Brunetti ya empezaba a preguntarse si se le iba a obsequiar con una disertación sobre los efectos de la edad cuando Lele prosiguió:
– Me parece que la vi por primera vez en la inauguración de una galería. Pero aquello fue antes de que ella lo conociera.
– ¿Qué hacía esa mujer en Venecia?
– No lo recuerdo con exactitud, pero me parece que tenía que ver con su padre, que trabajaba aquí, o tenía una oficina. Algo por el estilo.

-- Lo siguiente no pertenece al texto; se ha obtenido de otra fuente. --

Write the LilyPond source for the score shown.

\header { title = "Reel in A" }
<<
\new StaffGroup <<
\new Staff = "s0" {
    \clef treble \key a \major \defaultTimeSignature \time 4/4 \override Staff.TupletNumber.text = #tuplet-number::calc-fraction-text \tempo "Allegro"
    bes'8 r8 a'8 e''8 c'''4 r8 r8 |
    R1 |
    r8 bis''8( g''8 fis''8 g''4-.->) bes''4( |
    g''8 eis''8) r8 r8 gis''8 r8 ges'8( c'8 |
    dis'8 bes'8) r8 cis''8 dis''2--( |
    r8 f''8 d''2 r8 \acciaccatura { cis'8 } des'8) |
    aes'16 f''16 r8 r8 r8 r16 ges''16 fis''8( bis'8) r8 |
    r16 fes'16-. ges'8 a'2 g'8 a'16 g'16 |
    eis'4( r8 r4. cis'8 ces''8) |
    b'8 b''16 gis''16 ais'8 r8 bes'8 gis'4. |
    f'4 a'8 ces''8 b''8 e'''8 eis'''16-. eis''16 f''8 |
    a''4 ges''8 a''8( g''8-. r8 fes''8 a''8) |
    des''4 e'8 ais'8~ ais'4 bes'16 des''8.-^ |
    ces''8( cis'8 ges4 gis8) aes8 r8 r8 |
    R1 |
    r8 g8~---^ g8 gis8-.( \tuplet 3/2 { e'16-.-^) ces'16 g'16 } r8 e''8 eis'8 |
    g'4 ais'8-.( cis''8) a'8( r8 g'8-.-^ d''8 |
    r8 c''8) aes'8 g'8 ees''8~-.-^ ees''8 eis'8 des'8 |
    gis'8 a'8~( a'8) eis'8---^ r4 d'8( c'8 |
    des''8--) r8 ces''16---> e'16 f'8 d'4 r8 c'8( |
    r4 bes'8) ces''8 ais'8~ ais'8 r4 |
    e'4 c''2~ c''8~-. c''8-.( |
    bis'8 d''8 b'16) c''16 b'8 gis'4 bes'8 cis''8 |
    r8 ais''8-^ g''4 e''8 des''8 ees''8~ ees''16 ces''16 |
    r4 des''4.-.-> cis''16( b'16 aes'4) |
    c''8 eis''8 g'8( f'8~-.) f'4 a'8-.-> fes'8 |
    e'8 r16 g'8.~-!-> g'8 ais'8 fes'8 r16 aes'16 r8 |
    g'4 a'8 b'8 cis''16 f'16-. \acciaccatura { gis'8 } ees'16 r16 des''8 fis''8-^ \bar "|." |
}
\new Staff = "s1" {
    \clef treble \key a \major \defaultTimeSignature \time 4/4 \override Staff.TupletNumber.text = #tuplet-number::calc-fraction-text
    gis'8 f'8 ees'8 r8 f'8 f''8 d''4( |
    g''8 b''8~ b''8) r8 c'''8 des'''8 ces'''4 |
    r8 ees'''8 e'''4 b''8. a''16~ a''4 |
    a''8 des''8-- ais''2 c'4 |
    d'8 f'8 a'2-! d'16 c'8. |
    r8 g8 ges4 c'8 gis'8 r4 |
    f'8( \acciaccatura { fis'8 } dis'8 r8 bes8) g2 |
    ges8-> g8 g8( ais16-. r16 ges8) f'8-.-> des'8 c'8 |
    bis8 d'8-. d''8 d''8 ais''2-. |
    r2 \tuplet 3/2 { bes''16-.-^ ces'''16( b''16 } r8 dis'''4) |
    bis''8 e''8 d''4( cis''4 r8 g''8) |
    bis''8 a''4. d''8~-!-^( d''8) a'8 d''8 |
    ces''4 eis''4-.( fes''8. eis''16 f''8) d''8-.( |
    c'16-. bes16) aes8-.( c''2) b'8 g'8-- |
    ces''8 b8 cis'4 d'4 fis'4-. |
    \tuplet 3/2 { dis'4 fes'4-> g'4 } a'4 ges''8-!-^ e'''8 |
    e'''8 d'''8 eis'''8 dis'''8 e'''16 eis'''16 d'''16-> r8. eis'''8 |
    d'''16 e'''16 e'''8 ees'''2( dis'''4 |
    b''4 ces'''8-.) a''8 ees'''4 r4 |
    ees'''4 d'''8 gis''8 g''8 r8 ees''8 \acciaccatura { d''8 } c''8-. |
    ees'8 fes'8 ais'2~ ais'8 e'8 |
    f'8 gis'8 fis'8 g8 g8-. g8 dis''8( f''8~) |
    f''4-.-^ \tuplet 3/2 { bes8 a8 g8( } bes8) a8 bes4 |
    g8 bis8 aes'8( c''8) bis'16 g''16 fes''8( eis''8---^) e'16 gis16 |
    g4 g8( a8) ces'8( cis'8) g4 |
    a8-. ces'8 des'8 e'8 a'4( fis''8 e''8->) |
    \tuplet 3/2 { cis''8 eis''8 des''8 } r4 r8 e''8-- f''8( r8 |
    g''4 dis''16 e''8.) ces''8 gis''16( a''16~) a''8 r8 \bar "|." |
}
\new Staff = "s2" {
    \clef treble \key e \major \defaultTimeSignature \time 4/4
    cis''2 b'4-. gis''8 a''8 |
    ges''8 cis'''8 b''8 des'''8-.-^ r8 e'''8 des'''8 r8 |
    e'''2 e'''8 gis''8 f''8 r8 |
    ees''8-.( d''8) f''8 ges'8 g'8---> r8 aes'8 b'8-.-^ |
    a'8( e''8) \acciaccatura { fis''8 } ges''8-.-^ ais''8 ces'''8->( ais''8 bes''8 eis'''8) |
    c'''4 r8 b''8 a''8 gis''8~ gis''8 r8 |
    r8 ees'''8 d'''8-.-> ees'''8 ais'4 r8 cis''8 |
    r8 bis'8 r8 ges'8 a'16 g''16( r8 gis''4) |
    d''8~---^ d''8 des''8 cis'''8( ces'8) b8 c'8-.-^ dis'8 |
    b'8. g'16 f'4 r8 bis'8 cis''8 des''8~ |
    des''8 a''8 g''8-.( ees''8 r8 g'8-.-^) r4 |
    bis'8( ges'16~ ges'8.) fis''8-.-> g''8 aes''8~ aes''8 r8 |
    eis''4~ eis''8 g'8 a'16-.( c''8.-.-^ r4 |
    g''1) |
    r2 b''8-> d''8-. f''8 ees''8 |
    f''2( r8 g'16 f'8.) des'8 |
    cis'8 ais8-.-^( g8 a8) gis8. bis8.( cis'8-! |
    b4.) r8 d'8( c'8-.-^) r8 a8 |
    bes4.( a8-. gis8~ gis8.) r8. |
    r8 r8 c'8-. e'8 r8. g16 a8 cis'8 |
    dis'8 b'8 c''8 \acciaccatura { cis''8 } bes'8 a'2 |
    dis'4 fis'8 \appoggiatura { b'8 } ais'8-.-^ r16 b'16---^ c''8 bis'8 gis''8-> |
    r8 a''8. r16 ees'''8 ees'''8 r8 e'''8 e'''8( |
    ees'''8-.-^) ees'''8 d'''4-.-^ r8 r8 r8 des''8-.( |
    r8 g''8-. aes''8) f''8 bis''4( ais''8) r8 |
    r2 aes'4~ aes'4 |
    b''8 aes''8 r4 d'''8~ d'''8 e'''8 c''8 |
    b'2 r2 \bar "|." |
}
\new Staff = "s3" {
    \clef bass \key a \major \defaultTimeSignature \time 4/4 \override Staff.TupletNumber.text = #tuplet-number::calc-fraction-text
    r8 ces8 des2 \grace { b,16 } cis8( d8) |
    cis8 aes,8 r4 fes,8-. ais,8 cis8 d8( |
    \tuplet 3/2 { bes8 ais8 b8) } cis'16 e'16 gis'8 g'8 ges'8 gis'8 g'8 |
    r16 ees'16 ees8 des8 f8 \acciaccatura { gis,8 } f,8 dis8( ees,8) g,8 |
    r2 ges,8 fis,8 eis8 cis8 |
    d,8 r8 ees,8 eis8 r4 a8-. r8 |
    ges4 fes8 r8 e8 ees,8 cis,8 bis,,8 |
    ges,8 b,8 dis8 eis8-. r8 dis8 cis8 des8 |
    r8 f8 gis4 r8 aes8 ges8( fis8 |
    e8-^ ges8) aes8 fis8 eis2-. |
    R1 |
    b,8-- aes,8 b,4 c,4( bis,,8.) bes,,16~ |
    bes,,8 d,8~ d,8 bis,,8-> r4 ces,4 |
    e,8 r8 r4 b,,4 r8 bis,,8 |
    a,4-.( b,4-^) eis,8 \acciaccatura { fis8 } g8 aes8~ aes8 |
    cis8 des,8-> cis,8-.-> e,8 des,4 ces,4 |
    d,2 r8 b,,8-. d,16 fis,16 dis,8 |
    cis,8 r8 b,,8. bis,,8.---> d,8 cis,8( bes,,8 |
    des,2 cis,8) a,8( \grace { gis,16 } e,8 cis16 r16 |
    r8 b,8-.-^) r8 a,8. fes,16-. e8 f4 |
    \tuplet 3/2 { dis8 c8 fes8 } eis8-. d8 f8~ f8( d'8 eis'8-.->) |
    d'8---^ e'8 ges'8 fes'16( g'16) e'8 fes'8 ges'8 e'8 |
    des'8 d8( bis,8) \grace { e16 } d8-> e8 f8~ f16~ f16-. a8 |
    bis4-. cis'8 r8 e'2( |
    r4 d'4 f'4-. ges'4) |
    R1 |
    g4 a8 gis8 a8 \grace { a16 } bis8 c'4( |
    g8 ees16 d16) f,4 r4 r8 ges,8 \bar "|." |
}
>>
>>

– ¿Qué más puedes decirme de ella?
– Era una preciosidad. Yo tenía diez años menos que ella, que ni se fijaba en mí, pero recuerdo que era muy hermosa.
– ¿Y él la atrajo porque era poderoso, lo mismo que a la mujer? -preguntó Brunetti.
– No, eso es lo más extraño. Ella estaba enamorada. En realidad, yo siempre tuve la impresión, o era algo que flotaba en el ambiente, como si dijéramos, de que ella tenía ideas diferentes y que soportaba las de él porque lo amaba.
– ¿Y de cuando lo arrestaron, recuerdas algo?
– Claramente, no. Creo que ella intentó comprar su libertad con favores y con dinero. Por lo menos, corría el rumor.
– Pues, si lo enviaron a San Servolo, es señal de que no tuvo éxito.
– No; él se había hecho muchos enemigos, el muy cerdo, por eso al final nadie pudo ayudarlo.
– ¿Pues qué es lo que hizo, que fuera tan malo? -preguntó Brunetti, sorprendido aún por la ferocidad de la condena de Lele y pensando en las atrocidades cometidas por otros muchos hombres, la mayoría de los cuales habían conseguido sustraerse a acusaciones y responsabilidades después de la guerra.
– Robó a mucha gente lo que más querían.
Brunetti no decía nada, esperando que el propio Lele advirtiera la vaguedad de sus términos. Al fin preguntó:
– Murió hace… ¿cuánto? Más de cuarenta años, ¿no?
– ¿Y qué? Eso no quita que fuera un cerdo y que tuviera bien merecido morir en un lugar en el que la gente se comía su propia mierda.